One of the oldest yet still thriving cities in the world, Beijing has witnessed periods of historical greatness and cultural upheavals. Closed to the foreigners for many years, Beijing has finally opened up and has undergone a very impressive architectural and cultural transformation. The city welcomes visitors from all over the world and allow them to experience some elements of true Chinese culture for the first time. And this is why, we place Beijing as one of the highly recommended honeymoon destinations for couples who are curious about Asian history, both ancient and modern, in all its forms, shapes and …smells – without any doubt, Beijing is one of the greatest culinary capitals of the world!
In many ways, Beijing defies one’s expectations: similar to many other Asian metropolises, it is more urbanized than its European counterparts, such as London or Prague. Sadly, not too many historic properties and architectural styles have been preserved. As a result of swift modernization, the number of traditional streets (hutong) and courtyard residences (siheyuan) significantly declined. Luckily for visitors, there are still around 500 historic courtyards left in the city that are definitely worth of exploring. Built according to the principles of Feng Shui, an ancient aesthetic and practical approach to balancing life’s energy, a typical siheyuan had four buildings. The northernmost one receives the most sunlight, hence it was always reserved for the most important family members; the eastern and western buildings got less direct sunshine and were reserved for either less important relatives or children. The easternmost part received the least daylight and usually housed servants. Interestingly, unmarried daughters or female relatives were hidden in the deepest sections of the residence since it was considered that they should not be exposed to either the public or sunlight. The gates usually had a pair of guardian lions carved out of stone. It was believed that they protected a household from evil spirits and spells. There are a lot of minutiae details that need to be interpreted in order to gain a true understanding and appreciation for amazing cultural aspects. And this is why it is important to have a good local guide. According to the TripAdvisor ranking, Catherine Lu Tours, Beijing Sideways and Private Tour Guide Daphne are the best!

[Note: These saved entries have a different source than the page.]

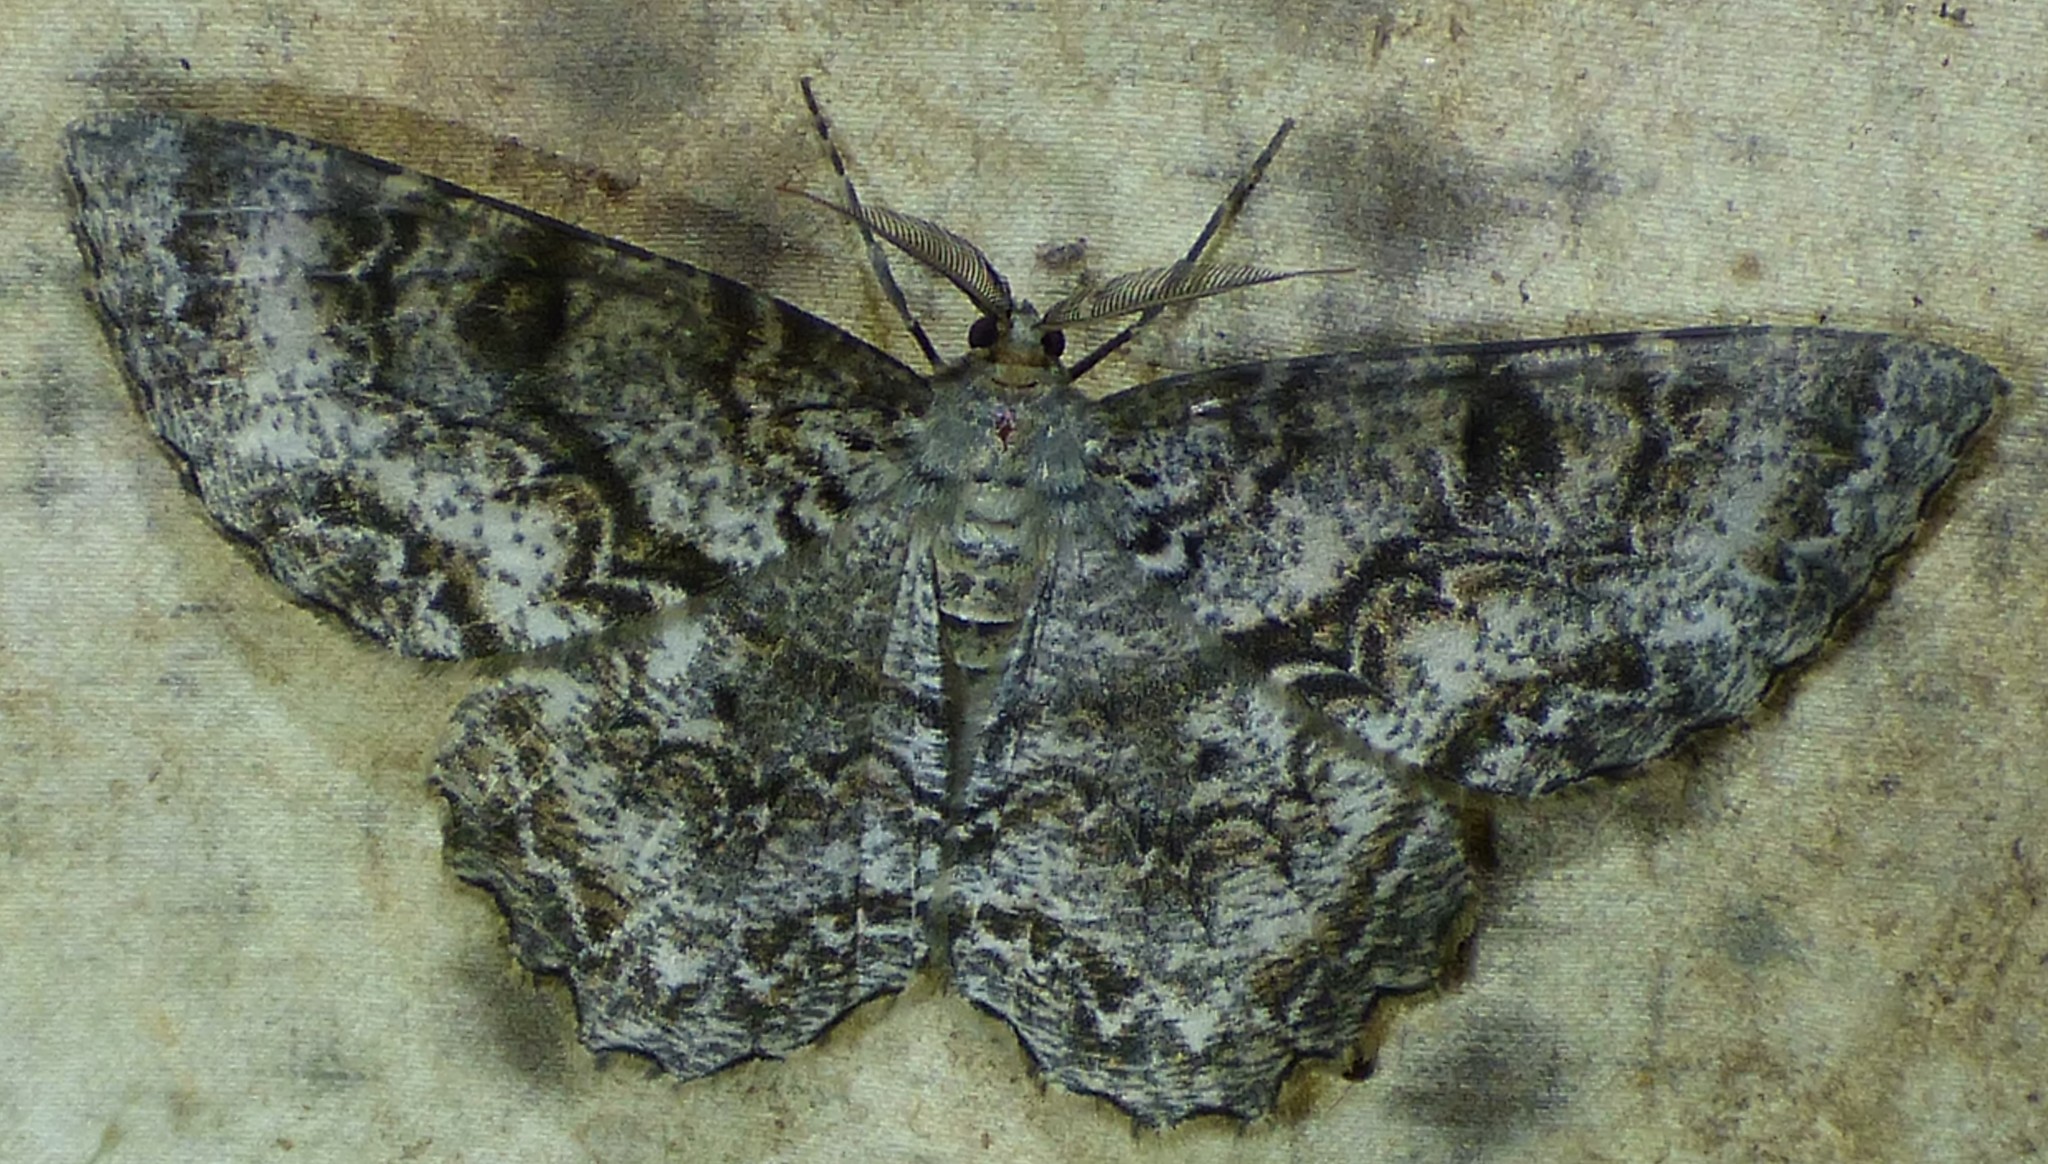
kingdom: Animalia
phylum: Arthropoda
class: Insecta
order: Lepidoptera
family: Geometridae
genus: Epimecis
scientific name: Epimecis hortaria
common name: Tulip-tree beauty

There are a few must-see attractions, such as the Forbidden City, the Great Wall, and Summer Palace. Former imperial seat, The Forbidden City is a huge complex of palaces, temples, and stone gardens that was originally built in the beginning of the 15th century. It was burnt, rebuilt, sacked, destroyed and reconstructed several times! For most of its existence, no Chinese commoners, let alone foreigners were allowed to step into its territory. Declared a World Heritage Site in 1987 by the UNESCO, The Palace Museum as it is known these days, sheds light into old Chinese customs, beliefs, rituals and court culture. For example, colours and numbers play are very important symbols that conveyed the power of the imperial family. It is said that there are nearly 9000 rooms in the palace – nine was considered to be the highest value ordinal. Only the Heavenly Palace could have more rooms because 10000 symbolizes infinity in the Chinese culture. Golden yellow, purple and red were associated with royalty; hence, there are many elements painted these colours.
Stretching for nearly 4,000 miles across the country, the Great Wall lies just outside of the city. Visiting the site will actually allow you to see some countryside. Be ready to spend almost the whole day during your Great Wall sojourn – the popularity of this seventh wonder of the world means long line-up; to avoid them, consider traveling to a nearby town of Mutianyu.
All the foodies should visit the city at least once in their lifetime! there is a reason why Beijing (or Pekin) duck acquired its name – this world-famous dish was popularized over 600 years ago. Not surprisingly, Beijing boasts to have one of the oldest Pekin duck serving restaurants called Bianyifang. Originally opened in 1416, it eventually evolved in haute cuisine eatery, one of the many the city has to offer. If you are tea lovers , should definitely visit one of the numerous Beijing tea houses and indulge yourselves in an exquisite tea ceremony during which a tea vendor gracefully brews varieties of tea and explains their subtle differences. Many of such places are designed in a traditional Chinese style, and create a unique, very relaxing and peaceful atmosphere.
Beijing is a great place to spend your honeymoon during any season; however, the best time to travel to Beijing is late spring and early fall when it is warm, dry and sunny. Enjoy discovering its culture and history!